Esse processo já tem avançado pela atualização da moda “coaching”, velhos autores da já ultrapassada “auto-ajuda”, iniciada com nomes como Napoleon Hill, que vem sendo atualizada por nomes como Jordan Peterson. Eles apostam na onda antissistêmica, conduzida por um tipo de espiritualidade social supostamente defensora de um retorno das tradições a um mundo antitradicional e moderno. Na prática, tais “tradições” ressurgem pela mesma plataforma anticatólica, seja pela velha New Age ou o tradicionalismo perenialista de base islâmica.
Mas é claro que essas “tradições” ressurgem com o incremento pós-moderno do próprio transumanismo que dizem combater, numa frente estética de recrutamento de jovens em fileiras de fãs de animes violentos, jogadores de video games e consumidores de pornografia que facilmente são convertidos em saturados paladinos “contra o mundo moderno” que está dentro deles. Um “niilismo épico” que resgata com todas as forças as potências do ódio em admiração aos impérios mais sanguinários e tribais, como numa verdadeira abertura das portas do inferno a pretexto da purificação final. Os jovens enfiados em seus quartos anseiam por um tirano e um banho de sangue, para o qual desejam ser recrutados como kamikasis, heróis suicidas inspirados no ódio ao mundo, à família e ao ocidente. Os ataques a escolas são apenas ensaios desta batalha programada.
Quem vence a queda de braço? Os conservadores é que não.
A briga para ressignificar e dar direção desejada à chamada onda conservadora, fruto da saturação com as teorias e agendas antinaturais, obviamente só pode ser vencida por quem detém os meios de ação e de descrição da realidade. O atual contexto é o resultado de sucessivos avanços e recuos estratégicos, de maneira que as teses revolucionárias já residem no coração dos homens há tanto tempo e com tão agarradas raízes, que precisariam mil vidas para estudá-los e cortar seus grilhões um a um. Humanamente falando, isto é impossível.

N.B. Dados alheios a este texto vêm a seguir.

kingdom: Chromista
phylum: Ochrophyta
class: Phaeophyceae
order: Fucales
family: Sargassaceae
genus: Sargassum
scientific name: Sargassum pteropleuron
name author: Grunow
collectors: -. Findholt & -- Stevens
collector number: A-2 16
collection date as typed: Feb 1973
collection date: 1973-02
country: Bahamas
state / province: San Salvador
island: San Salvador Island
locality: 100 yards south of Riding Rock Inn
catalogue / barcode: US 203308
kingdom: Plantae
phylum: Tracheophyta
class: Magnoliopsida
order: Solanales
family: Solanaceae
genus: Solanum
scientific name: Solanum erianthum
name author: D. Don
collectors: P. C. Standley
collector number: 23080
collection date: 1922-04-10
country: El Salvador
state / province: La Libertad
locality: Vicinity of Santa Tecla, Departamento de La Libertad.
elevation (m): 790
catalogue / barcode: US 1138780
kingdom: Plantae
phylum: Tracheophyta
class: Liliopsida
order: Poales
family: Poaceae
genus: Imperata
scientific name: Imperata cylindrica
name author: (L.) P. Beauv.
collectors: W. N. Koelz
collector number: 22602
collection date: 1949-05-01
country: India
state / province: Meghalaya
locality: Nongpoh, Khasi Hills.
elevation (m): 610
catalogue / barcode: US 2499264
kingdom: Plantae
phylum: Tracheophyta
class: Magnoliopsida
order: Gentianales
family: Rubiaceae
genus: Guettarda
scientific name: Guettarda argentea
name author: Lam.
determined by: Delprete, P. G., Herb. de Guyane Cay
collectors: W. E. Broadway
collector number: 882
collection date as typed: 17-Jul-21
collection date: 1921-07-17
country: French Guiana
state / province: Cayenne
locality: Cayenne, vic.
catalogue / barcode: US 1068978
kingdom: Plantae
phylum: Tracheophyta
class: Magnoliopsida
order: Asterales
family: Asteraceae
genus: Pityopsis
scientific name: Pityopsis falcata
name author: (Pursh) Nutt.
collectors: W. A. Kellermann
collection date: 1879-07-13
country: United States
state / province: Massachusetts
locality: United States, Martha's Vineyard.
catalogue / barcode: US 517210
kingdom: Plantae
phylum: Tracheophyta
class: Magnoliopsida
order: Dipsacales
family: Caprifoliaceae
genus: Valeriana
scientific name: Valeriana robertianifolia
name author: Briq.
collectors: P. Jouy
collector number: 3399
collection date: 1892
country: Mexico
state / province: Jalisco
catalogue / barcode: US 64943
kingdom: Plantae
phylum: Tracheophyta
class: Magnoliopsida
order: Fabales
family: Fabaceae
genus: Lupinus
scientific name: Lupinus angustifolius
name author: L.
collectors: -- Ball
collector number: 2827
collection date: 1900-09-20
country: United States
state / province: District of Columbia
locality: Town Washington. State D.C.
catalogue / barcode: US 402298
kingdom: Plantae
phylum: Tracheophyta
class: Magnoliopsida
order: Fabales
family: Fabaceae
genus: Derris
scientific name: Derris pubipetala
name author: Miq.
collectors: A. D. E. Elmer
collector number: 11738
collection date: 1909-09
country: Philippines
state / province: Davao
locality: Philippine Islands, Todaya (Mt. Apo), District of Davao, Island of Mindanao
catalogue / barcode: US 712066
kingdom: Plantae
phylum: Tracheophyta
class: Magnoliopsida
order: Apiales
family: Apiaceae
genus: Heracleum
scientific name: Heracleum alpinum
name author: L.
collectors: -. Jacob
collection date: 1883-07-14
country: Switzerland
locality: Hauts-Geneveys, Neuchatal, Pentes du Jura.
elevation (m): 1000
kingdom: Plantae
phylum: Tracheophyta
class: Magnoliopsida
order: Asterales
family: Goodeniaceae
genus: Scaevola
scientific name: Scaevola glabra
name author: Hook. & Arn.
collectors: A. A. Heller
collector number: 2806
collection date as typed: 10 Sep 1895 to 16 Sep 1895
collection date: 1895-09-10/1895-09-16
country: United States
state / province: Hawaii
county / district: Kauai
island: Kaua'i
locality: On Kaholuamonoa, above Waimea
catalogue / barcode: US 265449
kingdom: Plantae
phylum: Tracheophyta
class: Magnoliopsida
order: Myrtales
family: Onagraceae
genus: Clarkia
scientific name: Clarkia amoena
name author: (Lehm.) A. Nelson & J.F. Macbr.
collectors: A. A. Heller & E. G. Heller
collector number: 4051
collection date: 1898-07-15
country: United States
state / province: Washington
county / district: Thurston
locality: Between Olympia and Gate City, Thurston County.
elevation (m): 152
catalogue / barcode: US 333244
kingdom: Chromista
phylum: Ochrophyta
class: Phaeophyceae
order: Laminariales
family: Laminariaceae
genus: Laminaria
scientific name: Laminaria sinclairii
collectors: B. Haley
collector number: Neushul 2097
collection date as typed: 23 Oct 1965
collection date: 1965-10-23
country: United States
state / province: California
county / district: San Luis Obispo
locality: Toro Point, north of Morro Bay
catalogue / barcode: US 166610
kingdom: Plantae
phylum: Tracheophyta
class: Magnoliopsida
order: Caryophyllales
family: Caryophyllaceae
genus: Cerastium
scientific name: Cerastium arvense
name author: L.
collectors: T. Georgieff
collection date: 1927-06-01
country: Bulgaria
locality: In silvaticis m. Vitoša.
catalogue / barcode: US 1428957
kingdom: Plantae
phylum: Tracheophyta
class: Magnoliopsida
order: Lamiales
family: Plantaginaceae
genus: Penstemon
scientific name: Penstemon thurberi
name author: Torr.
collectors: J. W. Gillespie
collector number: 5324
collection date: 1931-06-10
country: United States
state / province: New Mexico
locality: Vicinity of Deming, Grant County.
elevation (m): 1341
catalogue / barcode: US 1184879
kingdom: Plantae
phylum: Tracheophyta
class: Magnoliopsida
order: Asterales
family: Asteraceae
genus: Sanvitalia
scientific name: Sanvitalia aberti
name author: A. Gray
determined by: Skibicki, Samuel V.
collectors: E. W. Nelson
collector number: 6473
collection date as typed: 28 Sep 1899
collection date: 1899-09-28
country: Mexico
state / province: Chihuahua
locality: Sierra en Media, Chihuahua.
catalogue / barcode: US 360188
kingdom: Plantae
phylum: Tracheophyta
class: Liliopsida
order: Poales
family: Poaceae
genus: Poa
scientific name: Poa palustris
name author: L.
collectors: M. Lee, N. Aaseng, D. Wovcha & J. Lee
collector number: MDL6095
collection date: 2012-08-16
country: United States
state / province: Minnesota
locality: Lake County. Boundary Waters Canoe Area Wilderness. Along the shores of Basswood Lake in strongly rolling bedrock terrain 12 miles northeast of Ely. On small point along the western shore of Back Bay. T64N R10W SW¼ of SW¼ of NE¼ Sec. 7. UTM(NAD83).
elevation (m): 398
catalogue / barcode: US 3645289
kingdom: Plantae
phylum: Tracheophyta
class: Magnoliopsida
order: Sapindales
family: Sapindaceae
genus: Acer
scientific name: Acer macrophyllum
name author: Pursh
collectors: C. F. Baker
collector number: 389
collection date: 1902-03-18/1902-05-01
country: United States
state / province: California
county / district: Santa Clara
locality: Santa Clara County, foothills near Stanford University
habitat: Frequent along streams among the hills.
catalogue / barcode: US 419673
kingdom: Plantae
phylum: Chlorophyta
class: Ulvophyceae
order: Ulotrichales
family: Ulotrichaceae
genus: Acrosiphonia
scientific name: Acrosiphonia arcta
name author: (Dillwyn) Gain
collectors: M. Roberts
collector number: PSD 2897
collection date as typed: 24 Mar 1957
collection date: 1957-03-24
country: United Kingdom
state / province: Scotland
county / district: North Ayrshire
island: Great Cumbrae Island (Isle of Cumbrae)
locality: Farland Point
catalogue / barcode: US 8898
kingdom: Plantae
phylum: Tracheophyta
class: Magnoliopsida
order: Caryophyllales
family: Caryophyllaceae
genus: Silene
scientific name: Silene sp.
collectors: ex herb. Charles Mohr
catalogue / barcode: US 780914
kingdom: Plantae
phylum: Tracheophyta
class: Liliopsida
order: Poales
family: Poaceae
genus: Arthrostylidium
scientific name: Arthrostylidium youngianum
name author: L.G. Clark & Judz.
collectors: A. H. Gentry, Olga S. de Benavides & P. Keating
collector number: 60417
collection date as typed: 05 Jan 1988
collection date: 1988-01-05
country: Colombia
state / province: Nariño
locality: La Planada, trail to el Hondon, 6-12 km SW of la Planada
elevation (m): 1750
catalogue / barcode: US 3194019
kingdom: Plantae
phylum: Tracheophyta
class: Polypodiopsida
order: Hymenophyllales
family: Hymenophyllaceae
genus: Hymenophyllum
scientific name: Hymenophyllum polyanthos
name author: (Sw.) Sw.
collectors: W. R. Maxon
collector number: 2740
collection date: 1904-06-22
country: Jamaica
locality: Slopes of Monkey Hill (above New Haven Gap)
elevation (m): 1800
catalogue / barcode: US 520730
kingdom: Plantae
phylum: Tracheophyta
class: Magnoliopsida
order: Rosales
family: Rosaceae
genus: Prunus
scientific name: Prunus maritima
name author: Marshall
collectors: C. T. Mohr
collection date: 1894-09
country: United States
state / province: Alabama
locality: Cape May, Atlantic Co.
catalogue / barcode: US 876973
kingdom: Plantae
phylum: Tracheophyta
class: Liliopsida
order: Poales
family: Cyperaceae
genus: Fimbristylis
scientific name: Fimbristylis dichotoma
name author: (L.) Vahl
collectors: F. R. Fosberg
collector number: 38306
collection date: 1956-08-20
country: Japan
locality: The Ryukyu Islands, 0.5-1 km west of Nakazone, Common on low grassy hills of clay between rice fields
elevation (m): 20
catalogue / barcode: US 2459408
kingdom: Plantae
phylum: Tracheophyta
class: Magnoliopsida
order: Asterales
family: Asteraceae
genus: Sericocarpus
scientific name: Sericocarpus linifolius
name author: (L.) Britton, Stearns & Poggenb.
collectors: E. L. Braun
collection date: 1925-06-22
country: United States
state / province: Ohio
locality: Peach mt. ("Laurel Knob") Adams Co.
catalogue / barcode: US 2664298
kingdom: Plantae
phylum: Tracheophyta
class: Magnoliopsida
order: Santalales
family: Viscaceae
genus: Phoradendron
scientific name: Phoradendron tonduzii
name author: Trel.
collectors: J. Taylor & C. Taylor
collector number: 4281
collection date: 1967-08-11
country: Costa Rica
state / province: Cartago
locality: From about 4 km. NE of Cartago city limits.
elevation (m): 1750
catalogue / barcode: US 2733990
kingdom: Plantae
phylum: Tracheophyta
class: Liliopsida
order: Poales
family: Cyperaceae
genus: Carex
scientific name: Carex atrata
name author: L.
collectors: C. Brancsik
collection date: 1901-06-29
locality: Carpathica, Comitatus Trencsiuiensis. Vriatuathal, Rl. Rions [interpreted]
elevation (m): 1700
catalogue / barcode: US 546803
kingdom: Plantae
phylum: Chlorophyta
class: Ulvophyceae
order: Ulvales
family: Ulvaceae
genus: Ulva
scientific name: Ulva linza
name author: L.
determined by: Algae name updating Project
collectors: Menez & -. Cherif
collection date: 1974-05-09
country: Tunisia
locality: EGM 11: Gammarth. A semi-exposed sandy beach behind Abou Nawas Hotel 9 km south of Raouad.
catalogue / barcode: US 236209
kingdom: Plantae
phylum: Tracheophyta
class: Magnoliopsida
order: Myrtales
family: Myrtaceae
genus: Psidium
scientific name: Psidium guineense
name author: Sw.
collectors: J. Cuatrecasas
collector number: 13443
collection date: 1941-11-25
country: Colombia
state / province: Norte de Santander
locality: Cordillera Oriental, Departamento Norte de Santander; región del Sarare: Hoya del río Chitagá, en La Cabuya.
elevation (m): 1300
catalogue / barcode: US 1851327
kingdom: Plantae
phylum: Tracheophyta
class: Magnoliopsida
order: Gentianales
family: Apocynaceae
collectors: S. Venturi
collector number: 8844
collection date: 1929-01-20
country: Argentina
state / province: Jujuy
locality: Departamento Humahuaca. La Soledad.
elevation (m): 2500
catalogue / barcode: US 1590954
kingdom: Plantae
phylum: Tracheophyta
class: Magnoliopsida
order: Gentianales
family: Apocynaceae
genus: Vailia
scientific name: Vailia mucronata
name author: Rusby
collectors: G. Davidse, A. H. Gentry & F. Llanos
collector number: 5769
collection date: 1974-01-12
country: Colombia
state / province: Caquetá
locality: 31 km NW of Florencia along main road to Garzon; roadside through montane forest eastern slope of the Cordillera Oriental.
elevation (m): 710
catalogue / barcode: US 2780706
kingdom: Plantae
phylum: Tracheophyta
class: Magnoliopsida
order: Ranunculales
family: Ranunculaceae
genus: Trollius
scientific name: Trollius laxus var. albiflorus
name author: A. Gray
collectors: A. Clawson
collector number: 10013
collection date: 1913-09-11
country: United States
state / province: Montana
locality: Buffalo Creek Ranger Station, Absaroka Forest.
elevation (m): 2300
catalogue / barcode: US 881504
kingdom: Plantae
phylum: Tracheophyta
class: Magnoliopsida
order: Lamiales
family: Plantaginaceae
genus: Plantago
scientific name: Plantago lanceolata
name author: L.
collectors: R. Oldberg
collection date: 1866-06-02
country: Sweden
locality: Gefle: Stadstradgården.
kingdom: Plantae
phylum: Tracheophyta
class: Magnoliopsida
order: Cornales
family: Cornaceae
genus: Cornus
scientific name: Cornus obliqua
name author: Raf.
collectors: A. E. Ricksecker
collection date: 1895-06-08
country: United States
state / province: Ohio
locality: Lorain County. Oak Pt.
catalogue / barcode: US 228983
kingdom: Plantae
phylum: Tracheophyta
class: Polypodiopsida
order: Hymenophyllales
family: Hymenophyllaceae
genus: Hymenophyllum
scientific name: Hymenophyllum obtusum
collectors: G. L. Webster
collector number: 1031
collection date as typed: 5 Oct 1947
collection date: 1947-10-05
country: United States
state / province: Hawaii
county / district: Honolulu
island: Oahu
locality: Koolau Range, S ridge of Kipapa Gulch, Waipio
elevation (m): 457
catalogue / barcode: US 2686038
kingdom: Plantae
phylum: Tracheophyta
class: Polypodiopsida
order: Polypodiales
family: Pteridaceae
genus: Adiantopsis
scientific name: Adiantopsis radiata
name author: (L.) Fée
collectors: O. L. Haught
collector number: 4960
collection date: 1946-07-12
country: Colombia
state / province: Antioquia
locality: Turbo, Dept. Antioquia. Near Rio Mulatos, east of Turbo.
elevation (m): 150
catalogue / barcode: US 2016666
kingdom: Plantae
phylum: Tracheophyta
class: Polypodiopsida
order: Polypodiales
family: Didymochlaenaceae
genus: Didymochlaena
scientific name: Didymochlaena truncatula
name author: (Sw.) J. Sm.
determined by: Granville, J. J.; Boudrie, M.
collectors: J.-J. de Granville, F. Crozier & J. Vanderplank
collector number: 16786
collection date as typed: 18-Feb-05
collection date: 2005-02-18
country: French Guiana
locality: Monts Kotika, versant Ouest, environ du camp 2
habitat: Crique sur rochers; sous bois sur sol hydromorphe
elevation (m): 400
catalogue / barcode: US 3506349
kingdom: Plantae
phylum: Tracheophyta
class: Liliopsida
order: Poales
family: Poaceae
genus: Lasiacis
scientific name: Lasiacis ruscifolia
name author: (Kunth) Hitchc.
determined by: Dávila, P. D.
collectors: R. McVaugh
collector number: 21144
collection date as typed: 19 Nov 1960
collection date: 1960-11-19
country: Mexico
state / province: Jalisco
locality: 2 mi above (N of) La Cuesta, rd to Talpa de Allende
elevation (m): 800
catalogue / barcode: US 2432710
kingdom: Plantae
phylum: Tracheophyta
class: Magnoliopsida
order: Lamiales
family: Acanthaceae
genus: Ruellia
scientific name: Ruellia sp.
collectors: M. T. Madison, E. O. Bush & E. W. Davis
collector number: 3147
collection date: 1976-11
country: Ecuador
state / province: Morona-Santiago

Adormecidos, muitos católicos, ao invés de apostarem pesado num processo de retomada que só pode vir da fidelidade mais radical à Igreja e à Virgem Maria, apostam na já fracassada moda do diálogo, da tolerância e da conciliação entre bem e mal, sentindo-se desamparados em uma sociedade em ruínas que ainda desejam ardentemente agradar. Mas esta é outra história.
A pandemia, como já dissemos, serviu como um elemento gerador de grande saturação da atual fase revolucionária, quando pessoas que antes estavam alienadas do processo passaram a compreender a natureza dos projetos globalistas de maneira um tanto rudimentar. Se esse “despertar” provocado pela pandemia não serve para a compreensão da complexidade da Revolução, é suficiente para a criação de uma verdadeira milícia de “companheiros de viagem” que construirão a verossimilhança democrática, isto é, a aparência de legitimidade social, para o avanço da nova fase. Eles ajudarão a derrubar os “barões do poder” para reerguer renovadas lideranças sob os mesmo princípios.
O que mais favorece a essa conclusão é o silêncio culpado da imensa maioria dos conservadores sobre o crescimento avassalador de processos bem claros e definidos, como a ideologia russa do eurasianismo, sedimentada pelo tradicionalismo perenialista que impulsiona castas intelectualizadas para nada menos que o islamismo, inimigo final do Cristianismo.
Neste sentido, fazem eco a esse processo os ingênuos que ainda creem em “poder do povo”, enquanto a história política e geopolítica vai sendo conduzida por homens alinhados e comprometidos com grandes agendas que anseiam por uma renovação, uma continuidade aparentemente renovadora da Revolução. Mas tal é a natureza deste recuo estratégico, a Revolução ressurgirá mais poderosa, porque estará encastelada definitivamente nas almas dos que apostam exclusivamente nas soluções humanas.